I always look forward to the AASV Annual Meeting. Of course it is a lot of work, both in preparation and during the meeting. As I get older, it seems that I feel the wear and tear on my body much more acutely. Still, it has always been and I expect will always be very rewarding to me to see so many AASV members and others in attendance at the meeting. It is akin to a family reunion with a thousand people who share much in common, including a desire to get together once a year.
The educational aspect of the annual meeting is designed to specifically benefit those who work in the areas of swine health, welfare, and production. The shared goal of each year’s meeting is taken directly from our mission statement: increasing the knowledge of swine veterinarians. Each year the members of the program planning committee lend their individual knowledge and experience to the planning process. The process then melds the committee together in a synergistic manner to come up with a cohesive and educational program. This essentially occurs in one day-long meeting.
The program planning committee usually follows a predictable path as they plan the educational seminars and sessions. Their first thought is typically “How do we ever get our arms around all of the ideas for topics and speakers?” It becomes quite a balancing act as the discussions intensify and the committee focuses in on fitting more than 170 presentations into the 4 days of the meeting. By the end of the day they are thinking “Wow! I can’t believe we accomplished all of this in one day! Man, am I tired!” It is a worthy process with which to be involved. I hope that as many AASV members as possible have the opportunity to serve on a program planning committee at least once in their careers.
If the educational aspect of the meeting is not enough in itself, then you have to also consider the social aspect of the meeting. Veterinary medicine can sometimes be rather solitary, with limited contact with other veterinarians. The meeting brings together about 40% of our members in one place. Whether talking business or bringing each other up to date on families and hobbies, the hallway is abuzz with discussions. Some of these conversations only happen once a year at our meeting. This is an important venue for our members to connect and stay in touch. One challenge at the meeting is getting attendees back into session after the coffee breaks due to the great conversations that are occurring.
There are also other organized social events for attendees to enjoy, including a reception on Saturday evening, two receptions on Sunday evening, and the Monday luncheon and awards reception. These are financially supported by the industry’s commercial companies. Each of these companies is a key partner with AASV. Sponsors of the social events include PIC International, Pfizer Animal Health, Merck Animal Health, Boehringer Ingelheim Vetmedica, Inc, and Elanco Animal Health. Their support allows AASV to keep the meeting registration fees reasonable so that the meeting remains a great value. This support compliments the investment of our attendees’ time and money to attend the meeting.
The Monday awards reception is a special evening for recognizing those who have excelled in the eyes and judgment of their peers. This year we had the opportunity to remember an award winner who was taken from us much too early in his career. Dr Brad Gramm was posthumously named the AASV Technical Services Veterinarian of the Year. Brad’s wife LuAnn and his children Alec, Ashlyn, and Reid were present to witness how much Brad meant to the AASV. The video prepared by his family and shown during the ceremony was a testimony to Brad and his love for his family and friends. There were not many dry eyes in the audience during this portion of the evening. It was a reminder for us all to get our priorities straight.

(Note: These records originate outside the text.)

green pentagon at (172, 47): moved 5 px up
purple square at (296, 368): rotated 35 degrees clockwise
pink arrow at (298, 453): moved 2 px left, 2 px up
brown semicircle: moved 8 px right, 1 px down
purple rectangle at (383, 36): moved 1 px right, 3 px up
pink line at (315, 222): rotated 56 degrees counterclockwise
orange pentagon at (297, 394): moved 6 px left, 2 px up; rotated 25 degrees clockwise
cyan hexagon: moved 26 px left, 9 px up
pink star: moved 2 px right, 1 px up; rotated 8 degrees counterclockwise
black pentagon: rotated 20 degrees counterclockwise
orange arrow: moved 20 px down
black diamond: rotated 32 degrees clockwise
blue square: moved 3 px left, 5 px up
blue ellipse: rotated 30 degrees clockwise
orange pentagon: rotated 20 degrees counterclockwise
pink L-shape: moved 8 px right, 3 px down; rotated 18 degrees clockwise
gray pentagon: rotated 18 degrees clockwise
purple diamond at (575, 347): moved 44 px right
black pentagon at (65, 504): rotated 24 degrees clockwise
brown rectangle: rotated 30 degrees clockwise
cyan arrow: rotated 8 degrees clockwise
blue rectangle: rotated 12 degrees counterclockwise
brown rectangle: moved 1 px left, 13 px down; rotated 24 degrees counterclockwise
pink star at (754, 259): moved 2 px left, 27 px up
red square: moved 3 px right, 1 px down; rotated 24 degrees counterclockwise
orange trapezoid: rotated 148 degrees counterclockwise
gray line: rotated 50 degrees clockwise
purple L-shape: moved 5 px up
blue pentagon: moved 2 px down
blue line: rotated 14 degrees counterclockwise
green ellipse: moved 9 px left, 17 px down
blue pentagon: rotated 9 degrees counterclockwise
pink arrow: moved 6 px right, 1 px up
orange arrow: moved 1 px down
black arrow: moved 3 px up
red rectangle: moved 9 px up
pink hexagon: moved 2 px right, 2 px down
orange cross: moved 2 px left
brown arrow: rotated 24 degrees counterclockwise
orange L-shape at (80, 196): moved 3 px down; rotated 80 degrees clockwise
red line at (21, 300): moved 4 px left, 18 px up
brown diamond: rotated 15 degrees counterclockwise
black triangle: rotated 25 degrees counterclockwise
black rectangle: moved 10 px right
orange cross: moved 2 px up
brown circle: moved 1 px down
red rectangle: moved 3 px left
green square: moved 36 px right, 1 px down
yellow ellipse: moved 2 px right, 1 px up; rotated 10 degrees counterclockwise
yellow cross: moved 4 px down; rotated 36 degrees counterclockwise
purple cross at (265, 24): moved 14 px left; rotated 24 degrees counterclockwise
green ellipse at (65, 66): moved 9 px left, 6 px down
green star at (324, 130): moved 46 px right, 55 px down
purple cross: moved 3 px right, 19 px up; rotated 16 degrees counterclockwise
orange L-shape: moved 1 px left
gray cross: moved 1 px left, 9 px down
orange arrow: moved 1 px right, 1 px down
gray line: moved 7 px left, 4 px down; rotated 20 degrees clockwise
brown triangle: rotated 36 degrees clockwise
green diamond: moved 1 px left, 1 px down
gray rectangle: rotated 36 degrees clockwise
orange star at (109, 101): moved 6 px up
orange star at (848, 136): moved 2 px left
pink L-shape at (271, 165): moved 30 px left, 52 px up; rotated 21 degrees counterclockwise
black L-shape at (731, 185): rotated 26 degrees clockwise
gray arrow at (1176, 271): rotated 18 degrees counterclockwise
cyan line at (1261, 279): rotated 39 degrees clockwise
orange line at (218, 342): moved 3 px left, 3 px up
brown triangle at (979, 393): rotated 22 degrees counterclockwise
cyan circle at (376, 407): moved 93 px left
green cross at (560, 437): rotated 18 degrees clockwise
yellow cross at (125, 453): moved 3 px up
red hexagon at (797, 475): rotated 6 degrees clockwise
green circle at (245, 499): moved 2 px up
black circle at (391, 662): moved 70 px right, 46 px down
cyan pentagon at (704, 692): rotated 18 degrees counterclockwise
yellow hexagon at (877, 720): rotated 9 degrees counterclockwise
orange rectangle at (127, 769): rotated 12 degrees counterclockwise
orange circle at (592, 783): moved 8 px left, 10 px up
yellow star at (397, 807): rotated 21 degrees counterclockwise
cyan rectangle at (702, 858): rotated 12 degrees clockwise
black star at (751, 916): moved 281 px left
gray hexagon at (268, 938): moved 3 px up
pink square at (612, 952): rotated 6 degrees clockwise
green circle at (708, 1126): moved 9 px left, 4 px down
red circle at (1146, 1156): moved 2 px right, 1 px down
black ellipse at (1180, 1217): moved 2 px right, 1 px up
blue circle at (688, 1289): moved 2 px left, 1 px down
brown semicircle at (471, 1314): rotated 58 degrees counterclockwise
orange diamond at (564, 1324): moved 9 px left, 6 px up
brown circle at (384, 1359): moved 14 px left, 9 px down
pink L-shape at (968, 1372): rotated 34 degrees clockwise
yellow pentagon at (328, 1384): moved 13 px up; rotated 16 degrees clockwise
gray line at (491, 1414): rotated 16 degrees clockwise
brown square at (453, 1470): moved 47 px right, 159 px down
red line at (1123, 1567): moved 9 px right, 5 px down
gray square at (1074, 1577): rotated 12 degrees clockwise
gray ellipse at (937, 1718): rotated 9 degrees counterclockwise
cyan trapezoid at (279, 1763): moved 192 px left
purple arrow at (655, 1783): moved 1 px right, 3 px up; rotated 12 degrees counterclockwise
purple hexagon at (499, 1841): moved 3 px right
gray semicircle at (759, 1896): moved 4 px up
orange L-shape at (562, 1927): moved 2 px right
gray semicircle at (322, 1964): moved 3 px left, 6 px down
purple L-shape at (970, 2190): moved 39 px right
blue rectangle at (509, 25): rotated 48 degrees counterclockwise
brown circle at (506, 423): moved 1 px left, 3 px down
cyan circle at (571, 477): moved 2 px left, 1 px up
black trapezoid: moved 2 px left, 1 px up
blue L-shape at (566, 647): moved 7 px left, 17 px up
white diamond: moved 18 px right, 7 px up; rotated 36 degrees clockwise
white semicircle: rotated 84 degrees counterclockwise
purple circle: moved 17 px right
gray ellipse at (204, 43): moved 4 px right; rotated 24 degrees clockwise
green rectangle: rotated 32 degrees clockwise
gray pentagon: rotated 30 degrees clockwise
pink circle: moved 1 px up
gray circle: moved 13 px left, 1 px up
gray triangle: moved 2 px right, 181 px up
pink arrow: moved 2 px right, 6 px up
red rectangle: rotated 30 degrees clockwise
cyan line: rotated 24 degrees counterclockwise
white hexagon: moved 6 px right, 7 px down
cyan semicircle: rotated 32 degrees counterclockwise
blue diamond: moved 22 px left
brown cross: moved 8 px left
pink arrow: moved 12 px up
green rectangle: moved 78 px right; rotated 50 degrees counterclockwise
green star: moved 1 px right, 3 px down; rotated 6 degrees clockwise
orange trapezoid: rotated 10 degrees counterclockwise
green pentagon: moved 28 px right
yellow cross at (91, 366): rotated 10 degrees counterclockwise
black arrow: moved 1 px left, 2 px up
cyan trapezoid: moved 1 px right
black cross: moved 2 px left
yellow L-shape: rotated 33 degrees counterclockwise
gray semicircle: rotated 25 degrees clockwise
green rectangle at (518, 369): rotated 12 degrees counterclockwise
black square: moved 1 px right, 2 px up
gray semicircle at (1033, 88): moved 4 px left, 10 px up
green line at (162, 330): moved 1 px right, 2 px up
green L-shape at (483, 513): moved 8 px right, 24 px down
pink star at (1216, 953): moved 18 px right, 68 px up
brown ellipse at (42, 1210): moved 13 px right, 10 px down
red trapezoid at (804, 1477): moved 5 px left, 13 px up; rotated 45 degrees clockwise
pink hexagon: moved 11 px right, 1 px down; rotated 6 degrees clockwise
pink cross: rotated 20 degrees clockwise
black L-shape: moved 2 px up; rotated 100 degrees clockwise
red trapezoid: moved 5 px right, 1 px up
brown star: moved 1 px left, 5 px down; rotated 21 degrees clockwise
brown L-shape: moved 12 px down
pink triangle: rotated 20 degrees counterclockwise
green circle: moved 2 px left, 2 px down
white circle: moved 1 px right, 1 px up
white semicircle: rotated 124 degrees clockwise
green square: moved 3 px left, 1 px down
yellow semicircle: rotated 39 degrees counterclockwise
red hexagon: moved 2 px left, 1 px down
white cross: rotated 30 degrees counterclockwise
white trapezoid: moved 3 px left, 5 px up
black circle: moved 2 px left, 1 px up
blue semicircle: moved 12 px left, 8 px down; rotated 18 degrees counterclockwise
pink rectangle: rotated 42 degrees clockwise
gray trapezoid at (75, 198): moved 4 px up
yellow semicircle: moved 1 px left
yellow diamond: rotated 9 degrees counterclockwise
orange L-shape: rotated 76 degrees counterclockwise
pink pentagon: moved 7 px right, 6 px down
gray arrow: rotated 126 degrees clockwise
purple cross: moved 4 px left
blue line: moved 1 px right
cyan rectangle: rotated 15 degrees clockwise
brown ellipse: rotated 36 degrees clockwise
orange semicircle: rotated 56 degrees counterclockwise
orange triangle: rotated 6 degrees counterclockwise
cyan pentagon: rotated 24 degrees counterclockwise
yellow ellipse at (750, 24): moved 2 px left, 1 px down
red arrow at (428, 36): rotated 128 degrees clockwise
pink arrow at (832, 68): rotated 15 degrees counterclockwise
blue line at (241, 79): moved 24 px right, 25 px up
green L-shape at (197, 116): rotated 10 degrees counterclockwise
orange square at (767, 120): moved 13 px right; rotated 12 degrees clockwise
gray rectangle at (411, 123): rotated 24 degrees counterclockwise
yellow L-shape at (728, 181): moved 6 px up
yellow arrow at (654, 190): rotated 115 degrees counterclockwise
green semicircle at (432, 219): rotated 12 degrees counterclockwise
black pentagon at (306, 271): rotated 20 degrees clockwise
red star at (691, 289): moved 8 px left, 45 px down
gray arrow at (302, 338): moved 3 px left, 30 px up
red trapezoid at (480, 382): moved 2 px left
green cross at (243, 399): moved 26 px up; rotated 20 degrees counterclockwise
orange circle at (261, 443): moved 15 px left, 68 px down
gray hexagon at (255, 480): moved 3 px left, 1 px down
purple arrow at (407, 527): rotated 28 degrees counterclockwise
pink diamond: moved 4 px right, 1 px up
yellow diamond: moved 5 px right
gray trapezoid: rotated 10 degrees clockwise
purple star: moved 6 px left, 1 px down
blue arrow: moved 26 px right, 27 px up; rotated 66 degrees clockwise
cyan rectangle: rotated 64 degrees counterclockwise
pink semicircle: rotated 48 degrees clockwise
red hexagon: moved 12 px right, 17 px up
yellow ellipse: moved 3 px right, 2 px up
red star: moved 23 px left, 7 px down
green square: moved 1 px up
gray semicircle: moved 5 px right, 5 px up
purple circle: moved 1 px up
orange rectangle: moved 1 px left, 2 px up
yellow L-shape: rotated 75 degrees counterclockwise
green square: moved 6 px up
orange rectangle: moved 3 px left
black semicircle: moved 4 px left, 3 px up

Monday evening was also an opportunity for attendees to give back to the AASV Foundation through their contributions and bidding at the silent and live auctions. Once again Dr Warren Wilson and his committee came through with an impressive lineup of items. The wide offering provided items in every price range, allowing everyone to participate. The level of participation and enthusiasm is quite impressive for an organization the size of the AASV. The money raised at the auction provides a great deal of the funds needed for the foundation’s budget for the forthcoming year.
One very visible result of the foundation’s efforts can be seen at the annual meeting in the number of veterinary students in attendance. There were 164 veterinary students with us in Denver, representing 27 colleges of veterinary medicine in seven countries. The foundation’s work in the form of travel stipends, scholarships, internships, and externships is resulting in an increased interest in swine veterinary medicine among students. This investment in the future of AASV will pay dividends for many years to come. Given the quality of the student attendees, it is not difficult to imagine these young people as future leaders in our association and the pork industry.
The AASV is a family by choice and not by blood relationship. By our nature, we are a tight-knit family with much in common, including shared opportunities and challenges. Even as we close out the 2012 annual meeting, I look forward to beginning the cycle of planning and preparation for the 2013 annual meeting. See you in San Diego!